O Senado deve concluir nesta terça-feira 13 a votação da Proposta de Emenda à Constituição 55, que prevê o congelamento dos investimentos do governo em áreas como saúde, educação e assistência social por 20 anos. Para ser aprovada, a PEC precisa dos votos de pelo menos 49 senadores. Se passar, o crescimento das despesas estará restrito à variação da inflação.
A velocidade com que a proposta tramitou no Congresso impressionou o australiano Philip Alston, relator especial da Organização das Nações Unidas para a Pobreza Extrema e os Direitos Humanos. Na sexta-feira 9, ele emitiu um comunicado no qual afirma que a aprovação da PEC 55 é um “erro histórico” que provocará “retrocesso social”.
Em entrevista a CartaCapital, Alston critica o fato de uma medida “radical” e “dramática” ter sido proposta por um governo que não foi eleito nas urnas. “Está claro que essa é uma proposta que interessa a uma pequena parcela da elite e de jeito nenhum faz parte dos interesses da maioria da população.”
CartaCapital: Qual a opinião do senhor a respeito da PEC 55?
Philip Alston: Essa proposta é muito problemática, não é nada coerente com os direitos humanos. Limitar gastos sociais por um período de 20 anos é completamente inaceitável e nenhum governo poderia ter o direito de restringir as opções de governos futuros nesse sentido.
Eu também acredito que, quando mudanças dramáticas são propostas, é essencial que haja um debate público, com informações detalhadas a respeito das consequências dessas medidas. Eu não acho apropriado acelerar essa discussão no Congresso e acho particularmente inapropriado que um governo que não foi eleito proponha medidas tão radicais e imutáveis nas políticas econômicas e sociais.
CC: O senhor assina uma nota da ONU com críticas à PEC 55. Desde quando vocês estão monitorando esse processo?

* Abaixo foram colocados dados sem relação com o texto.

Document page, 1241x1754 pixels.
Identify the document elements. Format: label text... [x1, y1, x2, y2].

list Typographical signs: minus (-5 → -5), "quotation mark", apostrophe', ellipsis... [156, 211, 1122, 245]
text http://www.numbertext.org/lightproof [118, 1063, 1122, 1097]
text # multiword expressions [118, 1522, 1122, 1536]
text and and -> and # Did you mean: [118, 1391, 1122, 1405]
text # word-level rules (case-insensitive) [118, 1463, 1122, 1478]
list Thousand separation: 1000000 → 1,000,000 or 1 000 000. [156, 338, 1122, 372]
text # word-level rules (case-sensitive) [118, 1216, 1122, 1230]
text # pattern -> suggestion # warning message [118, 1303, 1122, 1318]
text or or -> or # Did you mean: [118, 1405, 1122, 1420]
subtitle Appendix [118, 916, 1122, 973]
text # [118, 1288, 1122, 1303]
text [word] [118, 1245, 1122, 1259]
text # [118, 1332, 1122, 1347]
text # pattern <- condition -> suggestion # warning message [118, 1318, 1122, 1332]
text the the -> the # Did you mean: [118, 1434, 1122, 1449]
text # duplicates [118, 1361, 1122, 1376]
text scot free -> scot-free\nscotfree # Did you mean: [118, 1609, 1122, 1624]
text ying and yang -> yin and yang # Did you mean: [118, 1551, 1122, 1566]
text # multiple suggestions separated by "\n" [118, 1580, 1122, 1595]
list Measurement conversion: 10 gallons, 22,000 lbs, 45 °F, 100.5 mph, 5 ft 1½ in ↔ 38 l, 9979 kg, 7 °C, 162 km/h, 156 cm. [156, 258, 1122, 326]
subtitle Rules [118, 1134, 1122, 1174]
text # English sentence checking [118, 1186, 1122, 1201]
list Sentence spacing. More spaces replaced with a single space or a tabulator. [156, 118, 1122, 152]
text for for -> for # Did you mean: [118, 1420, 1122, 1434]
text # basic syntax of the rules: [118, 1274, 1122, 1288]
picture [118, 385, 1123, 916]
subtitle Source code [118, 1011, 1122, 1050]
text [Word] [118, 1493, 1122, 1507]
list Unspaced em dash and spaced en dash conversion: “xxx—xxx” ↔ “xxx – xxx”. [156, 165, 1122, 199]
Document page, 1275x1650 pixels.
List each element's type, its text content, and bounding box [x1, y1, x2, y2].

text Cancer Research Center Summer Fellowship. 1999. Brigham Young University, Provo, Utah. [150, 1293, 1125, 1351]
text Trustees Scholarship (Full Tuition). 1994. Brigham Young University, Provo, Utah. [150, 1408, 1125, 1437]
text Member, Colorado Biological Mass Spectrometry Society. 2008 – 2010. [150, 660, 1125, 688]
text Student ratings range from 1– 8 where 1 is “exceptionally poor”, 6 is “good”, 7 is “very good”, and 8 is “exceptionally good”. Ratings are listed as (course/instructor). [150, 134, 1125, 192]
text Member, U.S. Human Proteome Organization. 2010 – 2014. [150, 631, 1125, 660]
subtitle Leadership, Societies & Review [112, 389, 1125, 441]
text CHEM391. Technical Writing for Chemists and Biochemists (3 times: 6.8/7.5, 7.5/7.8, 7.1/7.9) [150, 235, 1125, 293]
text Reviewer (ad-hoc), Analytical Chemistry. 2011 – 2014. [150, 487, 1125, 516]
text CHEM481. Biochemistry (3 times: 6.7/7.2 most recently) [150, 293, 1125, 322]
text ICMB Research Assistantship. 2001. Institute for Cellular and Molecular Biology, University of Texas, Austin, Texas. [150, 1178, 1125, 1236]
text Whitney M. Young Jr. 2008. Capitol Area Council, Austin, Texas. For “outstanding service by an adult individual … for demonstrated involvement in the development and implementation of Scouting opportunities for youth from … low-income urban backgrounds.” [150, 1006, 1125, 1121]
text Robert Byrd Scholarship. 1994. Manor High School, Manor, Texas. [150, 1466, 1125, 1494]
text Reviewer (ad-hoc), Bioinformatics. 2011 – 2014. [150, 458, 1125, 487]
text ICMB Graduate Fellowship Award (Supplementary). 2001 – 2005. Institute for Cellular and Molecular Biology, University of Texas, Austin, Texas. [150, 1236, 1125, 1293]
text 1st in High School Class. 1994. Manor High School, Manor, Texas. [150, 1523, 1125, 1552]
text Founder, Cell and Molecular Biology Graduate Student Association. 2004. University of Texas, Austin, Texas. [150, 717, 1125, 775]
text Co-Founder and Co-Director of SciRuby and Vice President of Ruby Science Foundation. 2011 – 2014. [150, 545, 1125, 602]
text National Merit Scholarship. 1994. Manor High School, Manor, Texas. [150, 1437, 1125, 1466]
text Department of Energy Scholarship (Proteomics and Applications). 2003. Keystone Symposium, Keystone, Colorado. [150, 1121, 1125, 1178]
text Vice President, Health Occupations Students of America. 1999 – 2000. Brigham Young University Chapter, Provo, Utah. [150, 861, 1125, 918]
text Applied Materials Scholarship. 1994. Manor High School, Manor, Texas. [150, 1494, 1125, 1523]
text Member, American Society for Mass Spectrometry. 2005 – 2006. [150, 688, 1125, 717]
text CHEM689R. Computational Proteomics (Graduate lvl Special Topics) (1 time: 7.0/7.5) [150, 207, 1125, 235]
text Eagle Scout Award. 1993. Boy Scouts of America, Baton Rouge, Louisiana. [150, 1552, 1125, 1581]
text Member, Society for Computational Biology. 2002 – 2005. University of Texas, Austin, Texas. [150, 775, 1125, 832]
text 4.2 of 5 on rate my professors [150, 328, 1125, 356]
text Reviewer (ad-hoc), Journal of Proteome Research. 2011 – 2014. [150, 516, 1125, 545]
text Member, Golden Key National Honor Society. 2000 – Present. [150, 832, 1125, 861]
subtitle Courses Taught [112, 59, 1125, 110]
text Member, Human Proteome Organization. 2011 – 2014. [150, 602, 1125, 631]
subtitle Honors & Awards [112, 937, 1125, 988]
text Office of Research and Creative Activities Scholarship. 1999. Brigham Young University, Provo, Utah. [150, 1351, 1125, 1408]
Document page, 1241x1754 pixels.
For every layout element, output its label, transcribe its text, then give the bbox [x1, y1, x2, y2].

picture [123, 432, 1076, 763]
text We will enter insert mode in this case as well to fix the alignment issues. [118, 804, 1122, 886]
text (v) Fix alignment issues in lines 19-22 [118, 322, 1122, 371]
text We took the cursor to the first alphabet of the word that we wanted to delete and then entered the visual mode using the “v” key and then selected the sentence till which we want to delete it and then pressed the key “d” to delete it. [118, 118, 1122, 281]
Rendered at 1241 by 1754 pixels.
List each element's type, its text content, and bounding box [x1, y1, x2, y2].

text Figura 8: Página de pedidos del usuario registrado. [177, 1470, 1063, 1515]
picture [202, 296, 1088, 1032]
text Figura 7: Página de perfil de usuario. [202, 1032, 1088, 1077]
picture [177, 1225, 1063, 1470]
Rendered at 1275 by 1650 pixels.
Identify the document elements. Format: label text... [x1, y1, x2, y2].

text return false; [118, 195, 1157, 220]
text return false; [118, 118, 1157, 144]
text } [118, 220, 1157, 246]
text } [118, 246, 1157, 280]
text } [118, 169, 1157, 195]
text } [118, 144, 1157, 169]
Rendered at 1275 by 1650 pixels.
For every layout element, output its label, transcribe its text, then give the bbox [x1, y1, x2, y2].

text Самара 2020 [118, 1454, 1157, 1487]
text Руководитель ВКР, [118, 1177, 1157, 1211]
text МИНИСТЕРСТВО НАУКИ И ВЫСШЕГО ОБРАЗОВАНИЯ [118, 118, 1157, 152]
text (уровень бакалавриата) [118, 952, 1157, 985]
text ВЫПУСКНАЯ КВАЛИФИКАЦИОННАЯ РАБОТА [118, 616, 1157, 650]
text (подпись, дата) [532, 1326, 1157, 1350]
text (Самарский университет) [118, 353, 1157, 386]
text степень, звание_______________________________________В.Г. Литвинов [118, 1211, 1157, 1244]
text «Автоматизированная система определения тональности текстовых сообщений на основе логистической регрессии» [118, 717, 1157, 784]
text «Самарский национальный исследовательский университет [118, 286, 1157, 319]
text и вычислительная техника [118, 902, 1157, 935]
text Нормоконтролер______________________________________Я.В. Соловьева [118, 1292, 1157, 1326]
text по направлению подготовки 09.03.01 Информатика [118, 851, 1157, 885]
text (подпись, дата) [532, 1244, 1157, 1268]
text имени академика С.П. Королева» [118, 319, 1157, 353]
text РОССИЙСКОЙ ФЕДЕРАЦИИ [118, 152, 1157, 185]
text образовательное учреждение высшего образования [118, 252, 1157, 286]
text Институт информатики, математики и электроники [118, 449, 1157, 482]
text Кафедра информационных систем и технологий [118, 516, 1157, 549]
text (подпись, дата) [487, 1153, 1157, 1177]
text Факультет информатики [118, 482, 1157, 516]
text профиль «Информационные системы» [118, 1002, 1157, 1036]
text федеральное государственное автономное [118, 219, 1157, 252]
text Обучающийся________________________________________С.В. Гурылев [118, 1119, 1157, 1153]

PA: Eu venho acompanhando as discussões há algumas semanas e decidi emitir agora esse comunicado porque, em breve, poderá ser tarde demais para fazer qualquer coisa. Aceitar que políticas de áreas fundamentais como saúde e educação sofram um desmonte pelos próximos 20 anos é totalmente incoerente com as ideias de direitos humanos.
CC: Quais os riscos que a PEC 55 representa aos direitos humanos no Brasil?
PA: Em primeiro lugar, a proposta prevê que, nos próximos 20 anos, o governo vai gastar com políticas sociais muito menos do que gasta hoje. Isso significa que toda uma futura geração está condenada, o que é inaceitável.
Em segundo lugar, em vez de enxergar a saúde, a educação e outros direitos como uma forma de melhorar a competitividade da economia brasileira, o governo vende a ideia de que cortar gastos irá resolver os problemas do País. Mas toda pressão é colocada na área social, sem a discussão de alternativas possíveis.
Por último, ao propor algo que representa um retrocesso em direitos humanos, é essencial que seja feita uma análise bastante cuidadosa das consequências, a fim de garantir um debate realmente democrático. Mas a proposta foi empurrada ao Congresso com extrema rapidez.
CC: Qual a importância de políticas públicas de saúde e educação em um País como o Brasil?
PA: Saúde e educação são importantes para a economia, não apenas para a população. Se a população não é bem educada e não está saudável, tudo isso prejudica o crescimento econômico. Está claro que essa é uma proposta que interessa a uma pequena parcela da elite e de jeito nenhum faz parte dos interesses da maioria da população.
CC: O senhor já viu algo parecido com a PEC 55 em outros países?
PA: Não por 20 anos.
CC: Qual a sua avaliação a respeito da crise política no Brasil?
PA: Não tenho opinião a respeito da crise política brasileira. Sou um especialista em direitos humanos, com foco em direitos sociais. Não tenho nada a dizer a respeito do governo de forma geral. Posso dizer apenas que essa proposta é bastante problemática.